Их не принимал Магадан, меня еще какой-то город, и так мы сидели, отвергнутые городами, и пиля за Чукотку. И я придумал тост: «За озеро Джека Лондона», — и повторял его про себя, как заклинание, — даже не потому, что очень хотел туда поехать, но потому, что это озеро превратилось для меня в странный символ всего, что осталось нерешенным в то лето… И тот, со шрамом, непременно хотел заказать оркестру «В нашем городе дождь»; я смотрел, как он идет между столиками, держась очень ровно, и говорит что-то скрипке, а скрипка наклонилась, вся внимание, и тогда он начинает напевать, помогая себе руками. Скрипка улыбается и разводит руками: нет, к сожалению, они еще не играют, — и парень возвращается очень довольный собой…
«За твой отпуск», — сказал один, и другой добавил: «Чтобы ты провел его так же, как мы». И они снова подмигнули друг другу, и я не стал их разуверять.

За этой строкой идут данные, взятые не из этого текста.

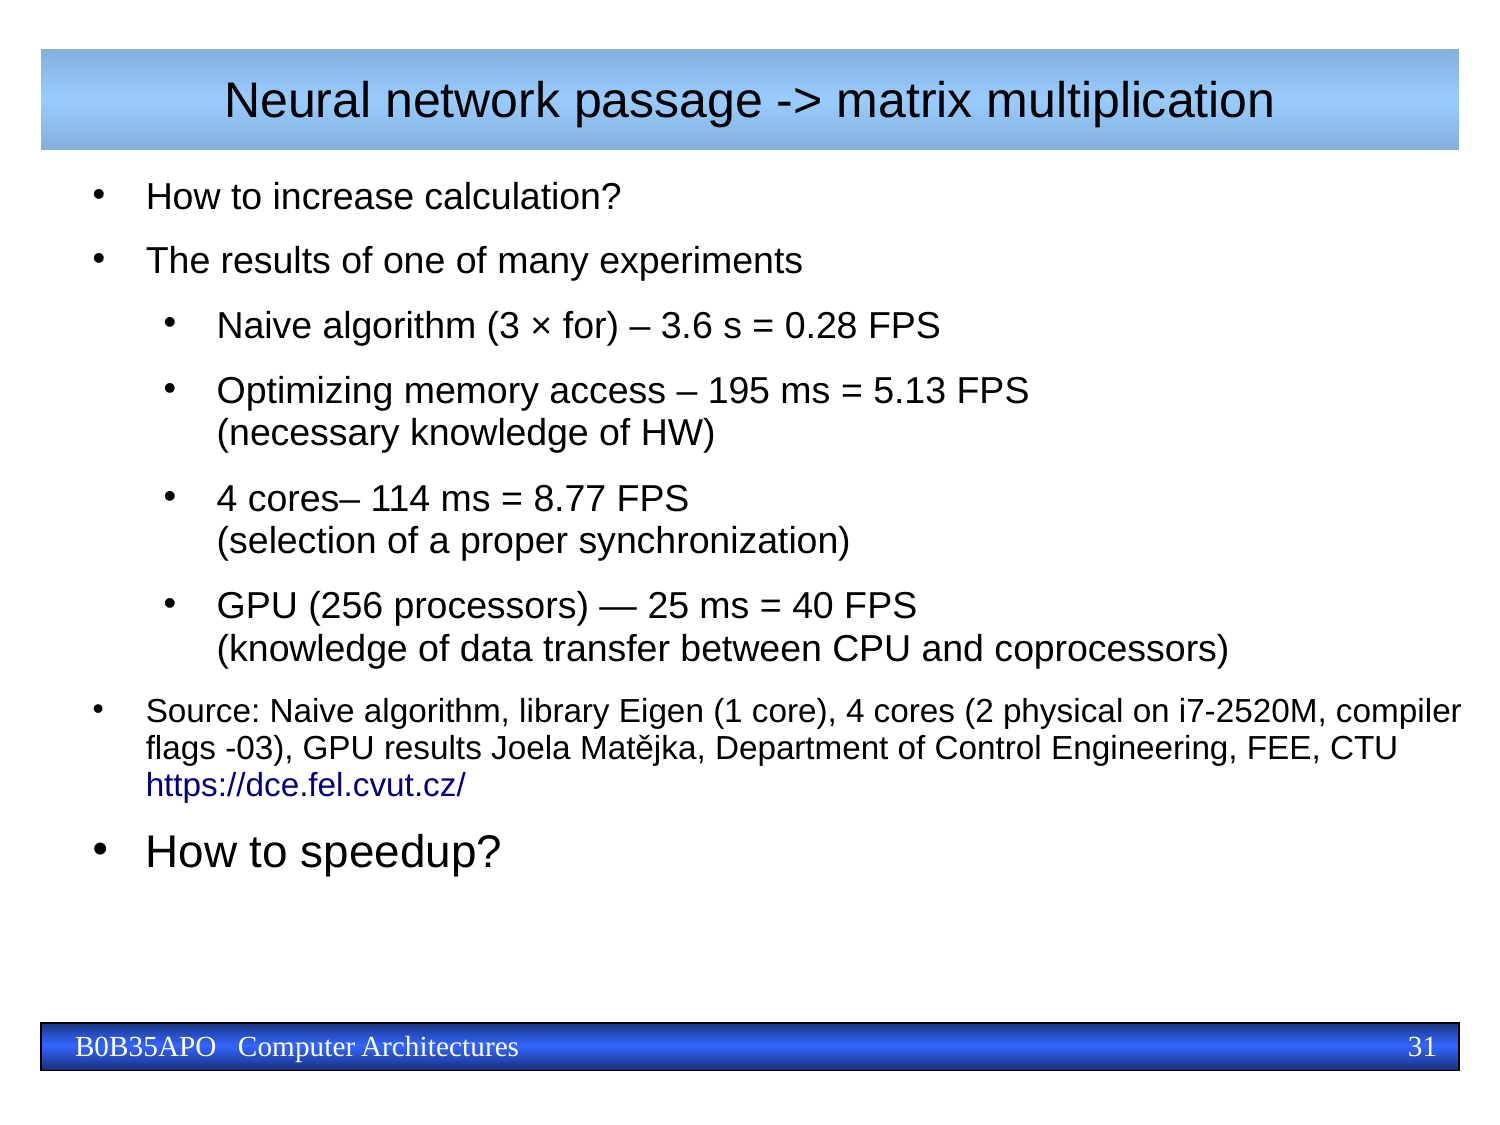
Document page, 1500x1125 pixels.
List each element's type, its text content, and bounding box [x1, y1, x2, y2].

title Neural network passage -> matrix multiplication [41, 49, 1459, 150]
text_box How to increase calculation? The results of one of many experiments Naive algorithm (3 × for) – 3.6 s = 0.28 FPS Optimizing memory access – 195 ms = 5.13 FPS (necessary knowledge of HW) 4 cores– 114 ms = 8.77 FPS (selection of a proper synchronization) GPU (256 processors) — 25 ms = 40 FPS (knowledge of data transfer between CPU and coprocessors) Source: Naive algorithm, library Eigen (1 core), 4 cores (2 physical on i7-2520M, compiler flags -03), GPU results Joela Matějka, Department of Control Engineering, FEE, CTU https://dce.fel.cvut.cz/ How to speedup? [75, 172, 1483, 988]
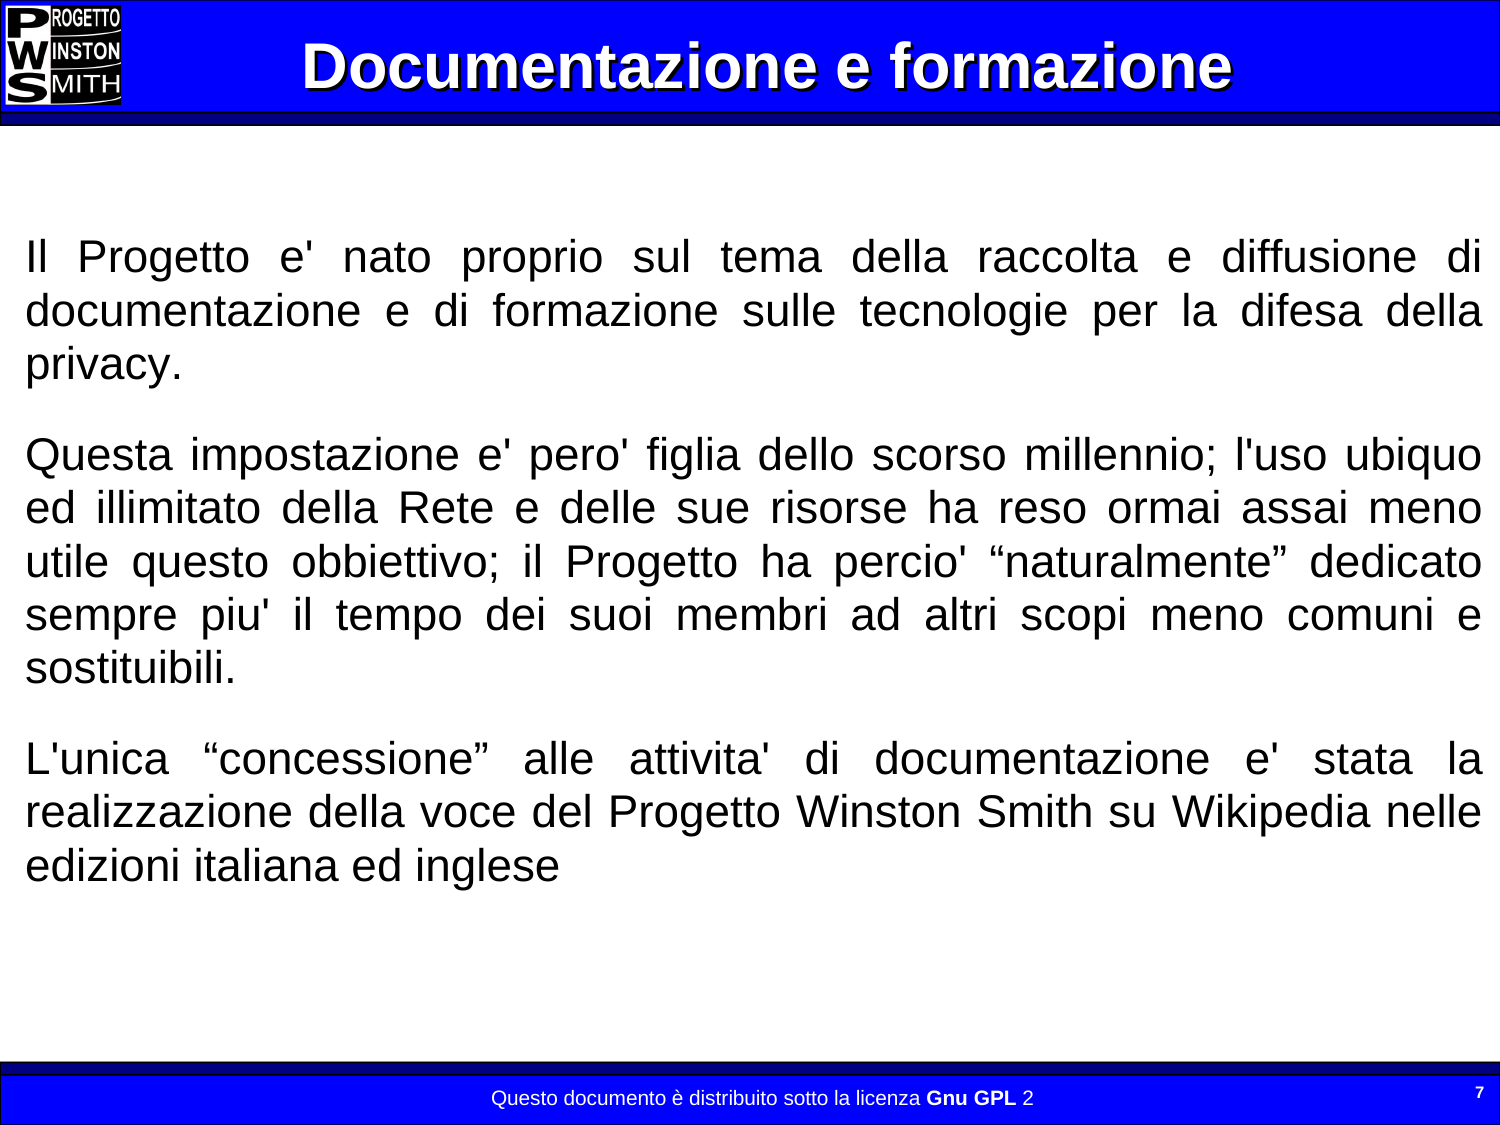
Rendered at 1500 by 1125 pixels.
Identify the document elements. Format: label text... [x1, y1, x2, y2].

text_box Il Progetto e' nato proprio sul tema della raccolta e diffusione di documentazione e di formazione sulle tecnologie per la difesa della privacy. Questa impostazione e' pero' figlia dello scorso millennio; l'uso ubiquo ed illimitato della Rete e delle sue risorse ha reso ormai assai meno utile questo obbiettivo; il Progetto ha percio' “naturalmente” dedicato sempre piu' il tempo dei suoi membri ad altri scopi meno comuni e sostituibili. L'unica “concessione” alle attivita' di documentazione e' stata la realizzazione della voce del Progetto Winston Smith su Wikipedia nelle edizioni italiana ed inglese [9, 132, 1500, 1081]
text_box Documentazione e formazione [177, 18, 1359, 110]
picture [5, 5, 121, 105]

Не хотел я, чтобы они знали, что я всего лишь возвращаюсь в Москву. Не хотел я возвращаться в Москву. Приеду в Москву, будет дождь, и в метро, с небольшим чемоданом, в плаще, вид у меня будет такой, словно я возвращаюсь с дачи… Но я утешил себя тем, что скоро смогу вот так же работать на Чукотке, год, два и три без отпуска, а потом уехать на полгода на материк и, возвращаясь на Север, где-нибудь в Хабаровске заказать песенку, которой здесь еще не знают.
1963 г.
«Петушок пропел давно…»
Нехитрому этому стихотворению обучил меня дед, когда я не ходил еще в школу: «Дети, в школу собирайтесь, петушок пропел давно, попроворней одевайтесь, смотрит солнышко в окно». Причем в последнюю строчку всегда добавлял я слово «ведь», наверное, для того, чтобы получше выразить скрытую здесь причинную связь, чтобы понятнее было, почему надо попроворнее одеваться. И потом, когда начал ходить я в школу, мать будила меня по утрам, смеясь: «Вставай, ведь смотрит солнышко в окно». С тех пор так и связалось у меня: «Школа, петушок, солнышко»… А теперь, когда по утрам я иду на уроки — не учеником уже, а учителем, — нет ни солнышка, ни петушка: на улице темно, в окнах домов огни, и на небе звезды, как в полночь, с той только разницей, что Большая Медведица стоит не над головой, а у горизонта. Примерно к концу второго урока приоткроется на юге темная завеса я слабый свет просочится сквозь узкую щель на лагуну, сопки, поселок и море. Полярные сумерки.